Carol Triffle

WHO: Carol Triffle, writer and director of Oh Lost Weekend, the latest production from Portland's most progressive theater company, Imago. In it, she is Vickie Brown from Goshen, New York, who is trapped in a 300-pound tank of water in her trial for treason for the impersonation of Queen Victoria.

So you're the writer, director, and star of this production. How do you keep an emotional distance from it?

Well, I would hope that everyone would be emotionally involved in everything they do and I think. If I don't feel emotionally invested, then I can't do it, it's not theater.

Tell me about your inspiration for this performance.

I started researching Queen Victoria and realized that she was crazy--superstitious and highly respected and loved by her public. Also during that time, if you even dreamed about the Queen, you could be held liable for treason. This story sort of parallels that. In my show, I dream that I am Queen Victoria, and because of that I am put in the tank.

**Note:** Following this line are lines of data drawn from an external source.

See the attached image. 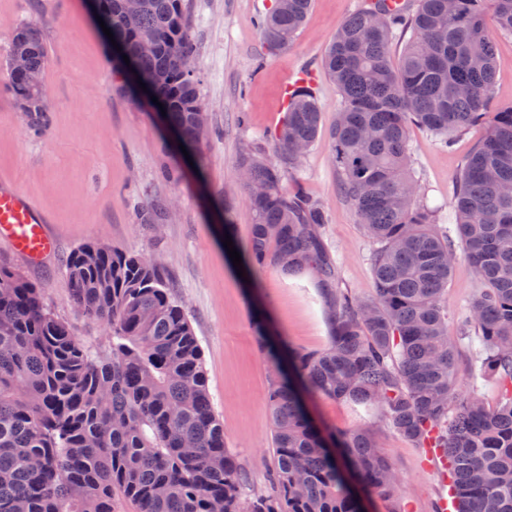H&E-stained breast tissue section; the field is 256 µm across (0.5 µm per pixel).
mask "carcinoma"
Returning <instances> with one entry per match:
<instances>
[{
	"mask_svg": "<svg viewBox=\"0 0 512 512\" xmlns=\"http://www.w3.org/2000/svg\"><path fill=\"white\" fill-rule=\"evenodd\" d=\"M512 33V0H418L391 12L385 0L353 10L322 67L342 107L328 130L340 194L375 246L367 300L341 286L321 233L323 205L298 179L305 151L322 134L317 100L306 87L262 146L237 168L263 187L248 195L253 224L247 272L271 266L307 270L332 326L320 352L271 346L268 317H255L270 368L267 407L274 469L269 491L250 498L238 458L224 443L198 340L156 264L98 244L65 260L75 303L112 327L109 349L84 344L46 307L41 289L0 264V512H363L358 484L382 494L399 478L364 430L325 433L306 398L320 395L377 405L388 427L450 462L458 512H512V107L486 120L495 80L494 42L484 4ZM111 29L152 95L165 125L189 155L209 131L200 92L185 63L193 54L184 0H141L126 21L122 0H99ZM311 0H273L260 20L270 50L289 45ZM403 47L398 63L393 44ZM29 55L40 78L8 73L29 128L45 130L39 103L47 55L39 28L15 30L12 53ZM417 125L443 146L466 131L484 133L453 177L459 244L437 229L411 174L409 131ZM480 288L449 337L445 302L457 251ZM481 343L479 369L493 376L499 401L487 406L459 389L457 340Z\"/></svg>",
	"mask_w": 512,
	"mask_h": 512,
	"instance_id": "1",
	"label": "carcinoma"
}]
</instances>
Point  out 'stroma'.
Segmentation results:
<instances>
[{
  "instance_id": "1",
  "label": "stroma",
  "mask_w": 512,
  "mask_h": 512,
  "mask_svg": "<svg viewBox=\"0 0 512 512\" xmlns=\"http://www.w3.org/2000/svg\"><path fill=\"white\" fill-rule=\"evenodd\" d=\"M195 45L193 77L211 133L201 144V169L175 160V148L156 110L116 90L117 61L89 0H0V176L10 178L50 220L55 249L34 265L0 242V263L13 265L43 290L50 310L85 344L107 348L108 328L76 305L64 269L67 256L87 243L139 252L155 261L181 302L203 353L209 392L224 422L250 489L269 487L273 467L267 409L269 370L257 343L250 292H257L275 332L291 346L321 351L331 342L327 314L313 277L267 267L245 282L221 242L224 216L235 224L238 250L249 245L252 216L237 169L240 153L280 123L288 91L307 72L330 128L341 96L320 63L342 20L357 0H312L290 46L269 52L259 28L270 0H186ZM36 24L48 63L44 84L53 105L42 133L28 127L9 89L6 63L15 29ZM496 74L489 112L512 106V35L495 37ZM481 135L474 129L446 148L422 127L410 129L411 164L419 195L455 224L452 177ZM301 186L320 200L328 221L324 239L339 263L345 288L361 298L373 288V246L353 209L340 197L327 137L304 160ZM160 205L166 218L143 224V208ZM316 423L362 429L400 477L393 496L364 494L366 512H433L443 488L422 449L392 432L380 409L323 396L308 400Z\"/></svg>"
}]
</instances>
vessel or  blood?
<instances>
[{"label": "vessel or blood", "mask_w": 512, "mask_h": 512, "mask_svg": "<svg viewBox=\"0 0 512 512\" xmlns=\"http://www.w3.org/2000/svg\"><path fill=\"white\" fill-rule=\"evenodd\" d=\"M0 240L14 251L25 254L32 263H40L54 249V241L34 201L16 185L0 178Z\"/></svg>", "instance_id": "b4317fda"}]
</instances>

So you actually change clothes inside the tank?

It's not so hard, it's actually kind of fun.

How do you breathe?

Well, I just go up to the top.

What attracted you to Queen Victoria? I mean, she's so old.

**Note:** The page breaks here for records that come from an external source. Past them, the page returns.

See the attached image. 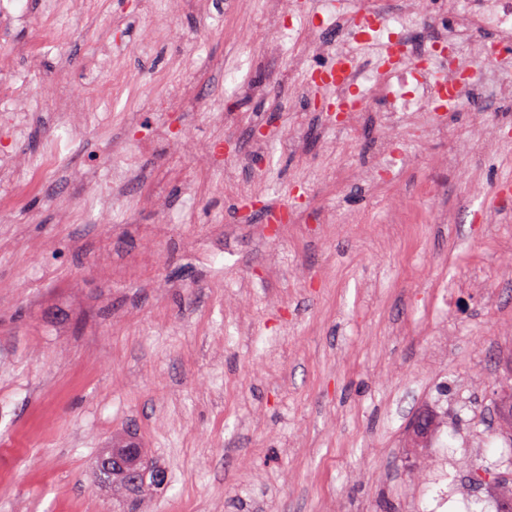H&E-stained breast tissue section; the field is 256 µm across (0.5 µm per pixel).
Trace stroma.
Returning <instances> with one entry per match:
<instances>
[{
	"instance_id": "stroma-1",
	"label": "stroma",
	"mask_w": 512,
	"mask_h": 512,
	"mask_svg": "<svg viewBox=\"0 0 512 512\" xmlns=\"http://www.w3.org/2000/svg\"><path fill=\"white\" fill-rule=\"evenodd\" d=\"M285 2L292 40L270 0H67L34 70L15 49L42 0L0 24L27 94H83L67 127L0 102L19 188L0 200V512H120L95 464L130 435L166 474L140 512L488 506L456 462L508 470L491 415L512 386V199L494 194L512 64L478 60L481 109L450 112L447 137L429 111L350 129L292 62L315 0ZM174 87L190 102L155 109ZM385 140L376 184L337 181ZM270 207L301 220L261 233ZM433 408L441 446L411 447Z\"/></svg>"
}]
</instances>
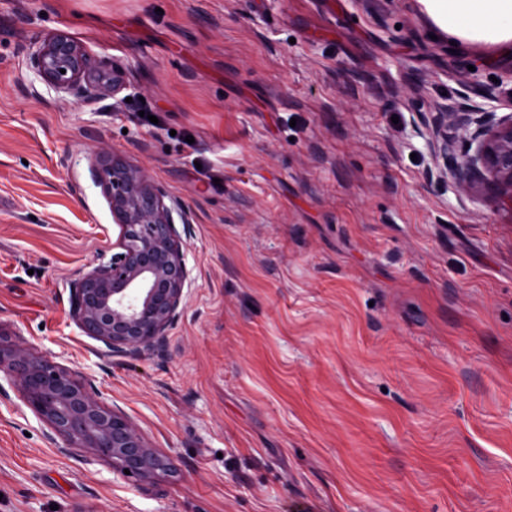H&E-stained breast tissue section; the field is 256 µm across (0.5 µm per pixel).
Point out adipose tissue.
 <instances>
[{
	"label": "adipose tissue",
	"instance_id": "obj_1",
	"mask_svg": "<svg viewBox=\"0 0 512 512\" xmlns=\"http://www.w3.org/2000/svg\"><path fill=\"white\" fill-rule=\"evenodd\" d=\"M449 37L463 43L512 44V0H421Z\"/></svg>",
	"mask_w": 512,
	"mask_h": 512
}]
</instances>
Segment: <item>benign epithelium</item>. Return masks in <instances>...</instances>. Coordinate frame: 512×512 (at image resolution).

Well, I have this picture of two midgets, and one of them is dressed like Queen Victoria, and I think that's what instigated it. And Queen Victoria was really short; I'm really attracted to oddly shaped things.

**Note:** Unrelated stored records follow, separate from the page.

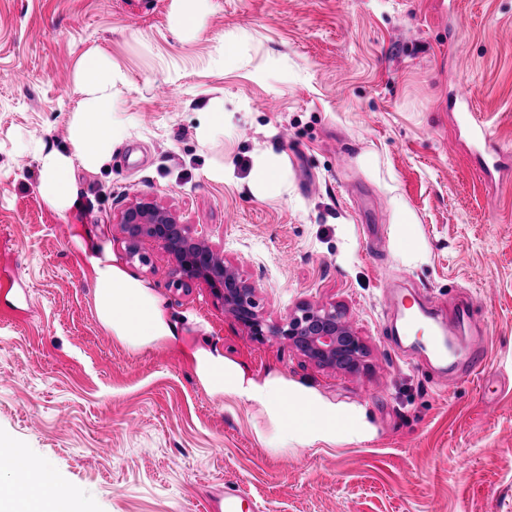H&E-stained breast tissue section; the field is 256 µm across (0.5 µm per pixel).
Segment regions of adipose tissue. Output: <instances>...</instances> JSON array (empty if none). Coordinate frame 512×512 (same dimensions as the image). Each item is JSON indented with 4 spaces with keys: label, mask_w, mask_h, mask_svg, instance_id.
<instances>
[{
    "label": "adipose tissue",
    "mask_w": 512,
    "mask_h": 512,
    "mask_svg": "<svg viewBox=\"0 0 512 512\" xmlns=\"http://www.w3.org/2000/svg\"><path fill=\"white\" fill-rule=\"evenodd\" d=\"M118 77L104 53L89 52L78 71L82 99L68 121L69 150L39 143L32 147L40 170L39 195L58 214L78 204L75 169L100 168L111 156L113 143L124 134L112 112V85ZM90 263L96 312L114 336L135 348L175 338L174 327L142 282L112 264L109 255L91 256ZM192 358L199 379L211 393L260 406L267 428L259 437L272 453L332 445L340 431L352 441L372 435L363 411L337 413L335 405L314 390L280 375L254 376L239 363L204 348L193 350ZM21 456L18 444L0 441V512H69L72 495L44 498L41 488L50 478L48 470L33 456L25 457V470H18L16 460Z\"/></svg>",
    "instance_id": "obj_1"
}]
</instances>
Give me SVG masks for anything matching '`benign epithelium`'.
<instances>
[{
	"instance_id": "7a95c632",
	"label": "benign epithelium",
	"mask_w": 512,
	"mask_h": 512,
	"mask_svg": "<svg viewBox=\"0 0 512 512\" xmlns=\"http://www.w3.org/2000/svg\"><path fill=\"white\" fill-rule=\"evenodd\" d=\"M116 223L133 246L146 239L161 244L175 263L176 287L204 283L224 310L251 335L278 336L320 367L344 371L360 367L363 343L336 307L302 305L281 322L270 324L259 311L257 288L224 261L223 249L205 231L182 223L175 213L146 197L120 211Z\"/></svg>"
}]
</instances>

Were you worried that people would be turned off at all by something so old?

Oh no, it's really done in a way that's exciting, there's a gigantic tank, and a catwalk about 10 feet away. The walls fall away, so even if you weren't interested in it, you could watch it like a moving painting. It's a journey. Anytime I go on the set I feel danger at every second. Anyone who doesn't want to feel danger can't be in the play.

What's the difference between your theater and others?

I think that our backgrounds are much different. Jerry and I both have visual art training, dance, and acrobatics. Most conventional theater trains voice and mind in a different way. We learn to study how other things move, how animals move, how insects move. You just approach the world different, you just see things differently. It's not psychological, it's physical.